Modernist artists, and collectors, returned from Paris, the center of the Modernist movement, to seek out an American art tradition. They found their inspiration in pre-20th century folk art. Folk portraits, weathervanes, decoys, hooked rugs and country furniture were relatively easy to find. These objects had the advantage of being cheap and quintessentially American.
Several Modernist artists took their yearning to be part of an American artisan tradition one step further. They sought a deeper rapport with American folk artists by employing those artists’ methods of working with indigenous materials. They produced paintings on glass, tinsel pictures, hooked rugs and needlework. They carved sculpture directly in the wood with no preliminary models. Some young artists borrowed subject matter from folk paintings and carvings. Dr. D’Ambrosio’s presentation will include folk art that Modernists collected, Modernist art that was inspired by folk art and vintage photographs documenting how artists and collectors lived with, and displayed, their folk art.

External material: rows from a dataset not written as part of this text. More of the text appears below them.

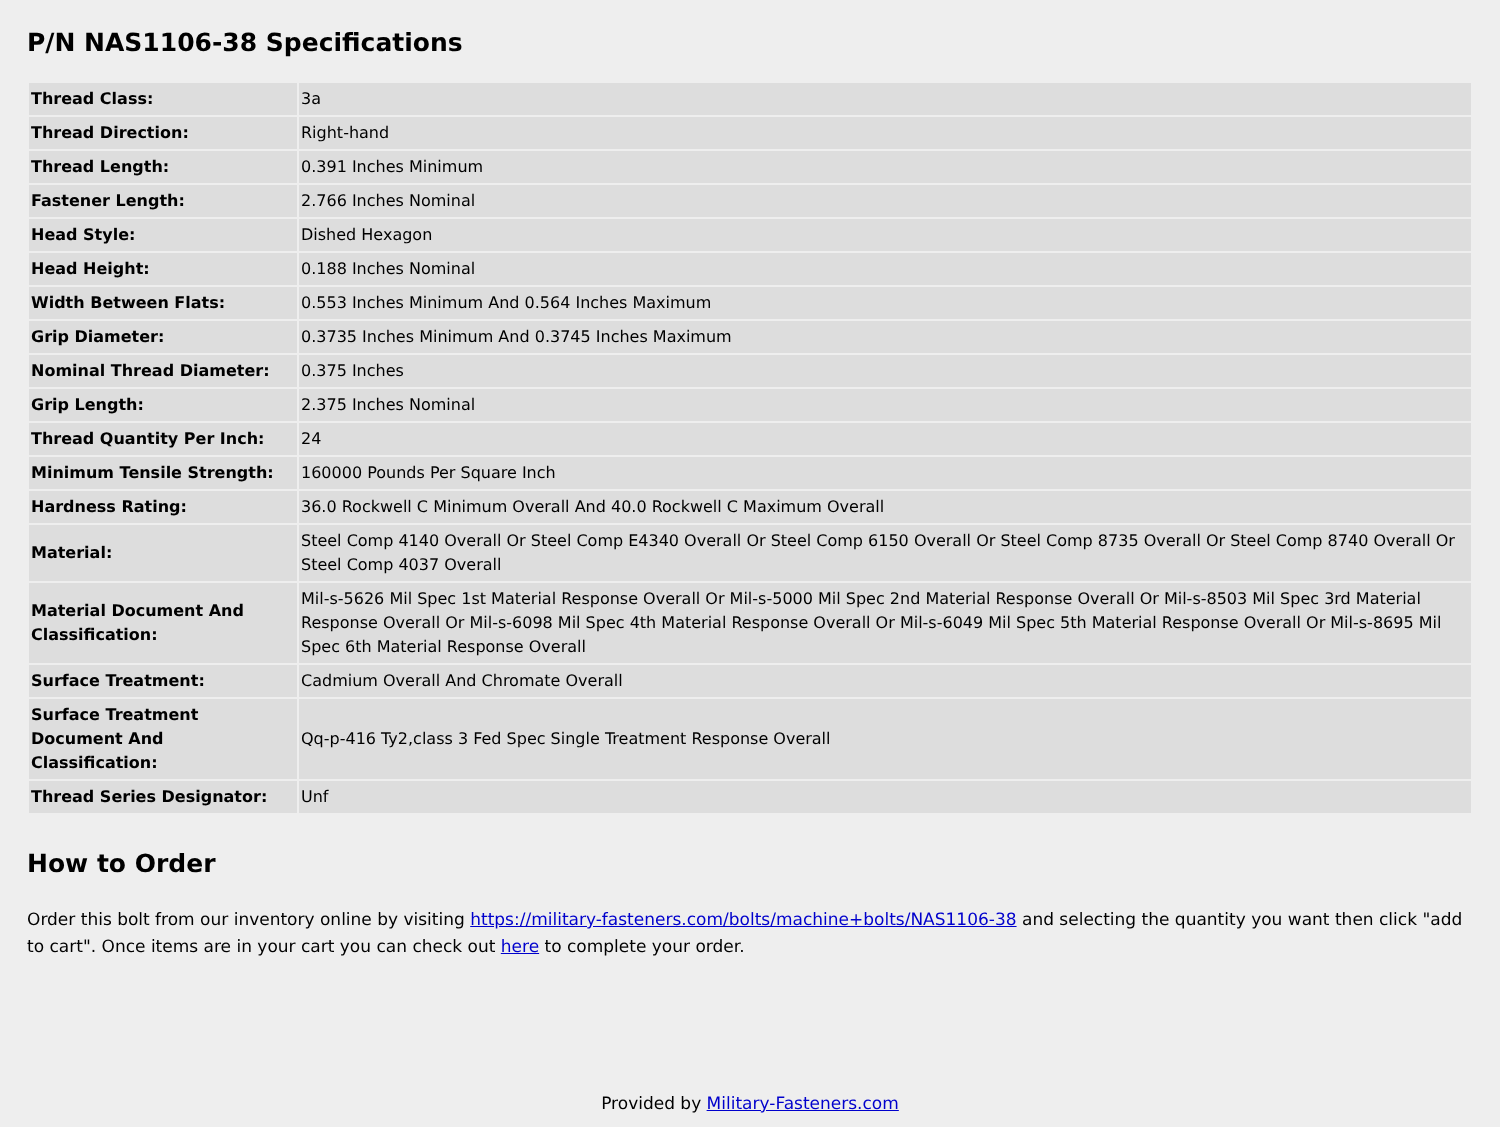P/N NAS1106-38 Specifications
| Thread Class: | 3a |
| Thread Direction: | Right-hand |
| Thread Length: | 0.391 Inches Minimum |
| Fastener Length: | 2.766 Inches Nominal |
| Head Style: | Dished Hexagon |
| Head Height: | 0.188 Inches Nominal |
| Width Between Flats: | 0.553 Inches Minimum And 0.564 Inches Maximum |
| Grip Diameter: | 0.3735 Inches Minimum And 0.3745 Inches Maximum |
| Nominal Thread Diameter: | 0.375 Inches |
| Grip Length: | 2.375 Inches Nominal |
| Thread Quantity Per Inch: | 24 |
| Minimum Tensile Strength: | 160000 Pounds Per Square Inch |
| Hardness Rating: | 36.0 Rockwell C Minimum Overall And 40.0 Rockwell C Maximum Overall |
| Material: | Steel Comp 4140 Overall Or Steel Comp E4340 Overall Or Steel Comp 6150 Overall Or Steel Comp 8735 Overall Or Steel Comp 8740 Overall Or Steel Comp 4037 Overall |
| Material Document And Classification: | Mil-s-5626 Mil Spec 1st Material Response Overall Or Mil-s-5000 Mil Spec 2nd Material Response Overall Or Mil-s-8503 Mil Spec 3rd Material Response Overall Or Mil-s-6098 Mil Spec 4th Material Response Overall Or Mil-s-6049 Mil Spec 5th Material Response Overall Or Mil-s-8695 Mil Spec 6th Material Response Overall |
| Surface Treatment: | Cadmium Overall And Chromate Overall |
| Surface Treatment Document And Classification: | Qq-p-416 Ty2,class 3 Fed Spec Single Treatment Response Overall |
| Thread Series Designator: | Unf |
How to Order
Order this bolt from our inventory online by visiting https://military-fasteners.com/bolts/machine+bolts/NAS1106-38 and selecting the quantity you want then click "add to cart". Once items are in your cart you can check out here to complete your order.
Provided by Military-Fasteners.com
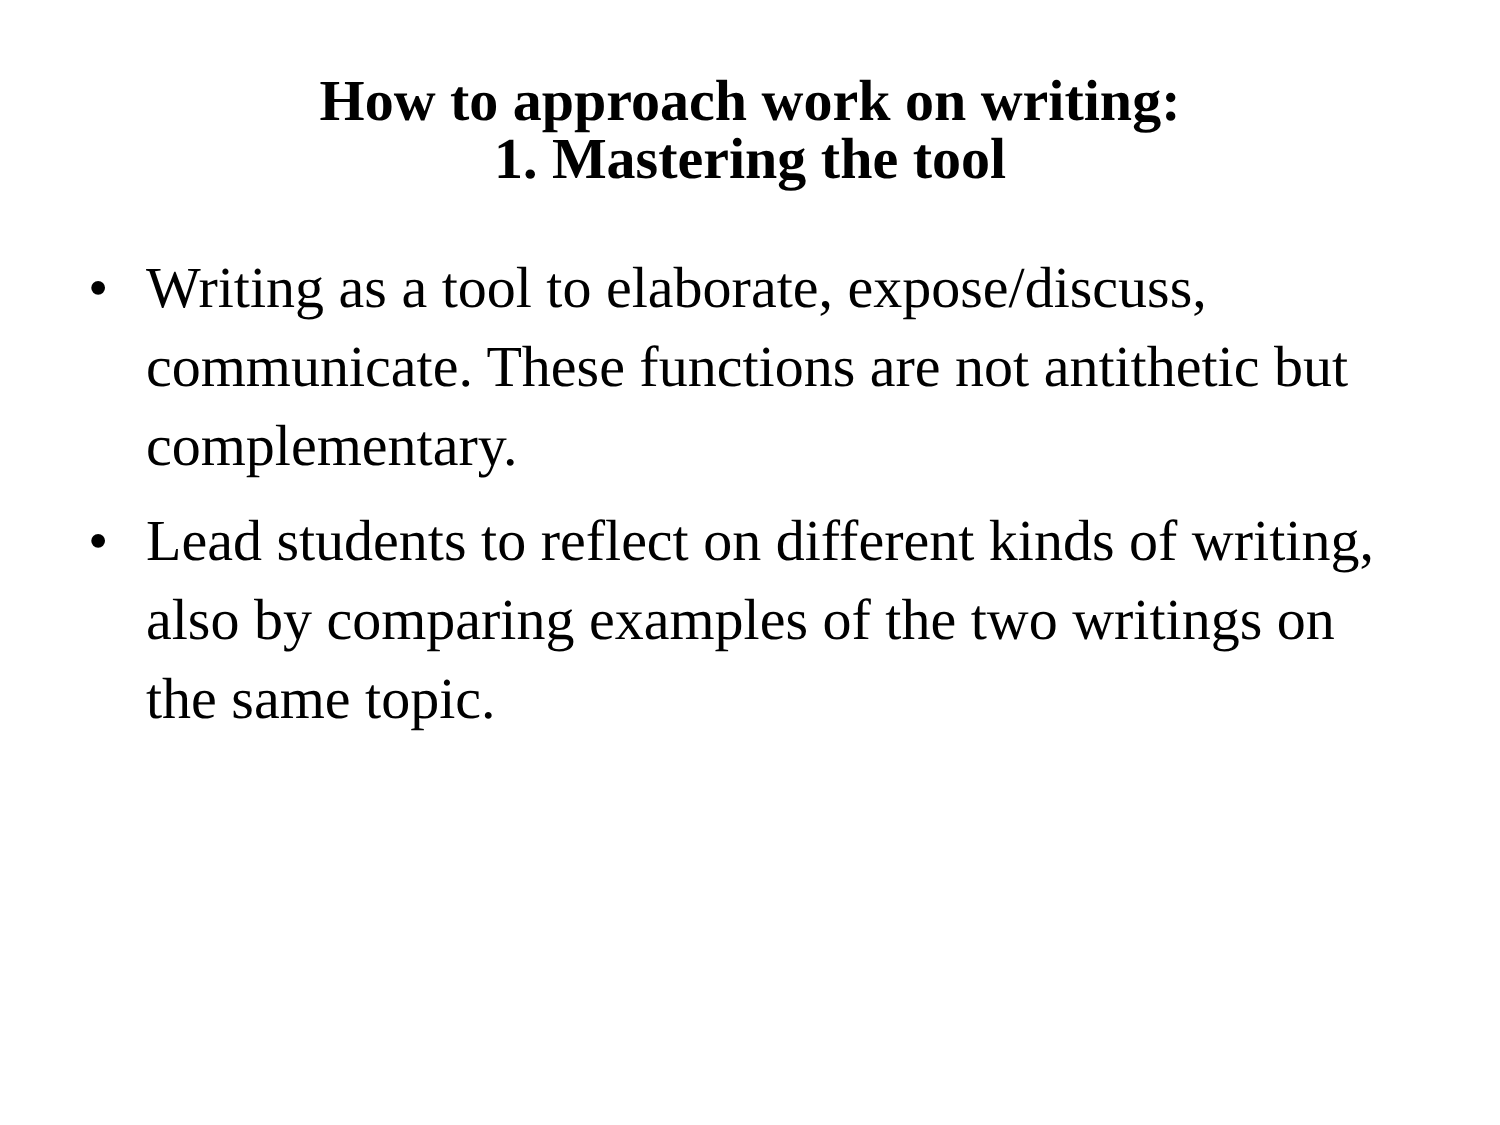How to approach work on writing:
1. Mastering the tool
• Writing as a tool to elaborate, expose/discuss, communicate. These functions are not antithetic but complementary.
• Lead students to reflect on different kinds of writing, also by comparing examples of the two writings on the same topic.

Paul D’Ambrosio has risen from assistant curator to president and chief executive officer of the New York State Historical Association and the Farmers’ Museum in Cooperstown, New York. He holds a bachelor’s degree from the State University of New York (“SUNY”) College at Cortland, a master’s degree in museum studies from the Cooperstown graduate program at SUNY-Oneonta and a doctorate in American studies from Boston University. He has been an adjunct professor in the Cooperstown program since 1984.

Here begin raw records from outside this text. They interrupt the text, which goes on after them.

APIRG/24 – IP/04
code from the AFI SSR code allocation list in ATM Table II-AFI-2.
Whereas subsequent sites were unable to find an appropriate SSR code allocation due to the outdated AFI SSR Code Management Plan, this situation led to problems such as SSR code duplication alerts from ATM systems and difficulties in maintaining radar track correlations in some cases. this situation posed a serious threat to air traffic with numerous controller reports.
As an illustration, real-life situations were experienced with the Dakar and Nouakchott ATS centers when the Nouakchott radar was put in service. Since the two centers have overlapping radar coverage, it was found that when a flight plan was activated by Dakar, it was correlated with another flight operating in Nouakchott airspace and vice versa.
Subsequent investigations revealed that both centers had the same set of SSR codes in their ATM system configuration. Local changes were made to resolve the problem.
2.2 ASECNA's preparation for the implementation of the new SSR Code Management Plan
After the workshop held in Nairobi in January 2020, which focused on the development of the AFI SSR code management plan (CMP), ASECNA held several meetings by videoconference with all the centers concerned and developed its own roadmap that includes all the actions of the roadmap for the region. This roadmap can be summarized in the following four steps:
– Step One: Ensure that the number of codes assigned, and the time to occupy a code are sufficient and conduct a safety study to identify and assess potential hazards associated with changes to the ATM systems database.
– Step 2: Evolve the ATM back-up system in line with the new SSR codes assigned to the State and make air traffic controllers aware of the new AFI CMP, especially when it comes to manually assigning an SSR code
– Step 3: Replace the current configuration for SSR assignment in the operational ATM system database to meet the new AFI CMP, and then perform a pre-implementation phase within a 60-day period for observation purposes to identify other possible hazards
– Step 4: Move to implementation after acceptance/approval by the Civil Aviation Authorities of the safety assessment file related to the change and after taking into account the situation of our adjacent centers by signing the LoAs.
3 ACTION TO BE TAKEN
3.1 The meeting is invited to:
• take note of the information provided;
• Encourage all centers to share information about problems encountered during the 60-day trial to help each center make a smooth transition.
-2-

Dr. D’Ambrosio’s publications include Artist and Visionary: William Matthew Prior Revealed (2012), the subject of his 2013 presentation to the Forum. He also wrote The World of John Brewster Jr., 1776–1854 (2006); Ralph Fasanella’s America (2001), the subject of his doctoral dissertation; and Folk Art’s Many Faces: Portraits in the New York State Historical Association (1987) with Charlotte Emans. He has also contributed essays to both volumes of Expressions of Innocence and Eloquence: Selections from the Jane Katcher Collection of Americana (2007, 2011). He has produced catalogues for numerous exhibitions which he has organized: Folk Art and American Modernism (2015); Winslow Homer: The Nature and Rhythm of Life (2014); Artist and Visionary: William Matthew Prior Revealed (2012); A Window into Edward Hopper (2011); John Singer Sargent: Portraits in Praise of Women (2010); and America’s Rome: Artists in the Eternal City, 1800–1900 (2009).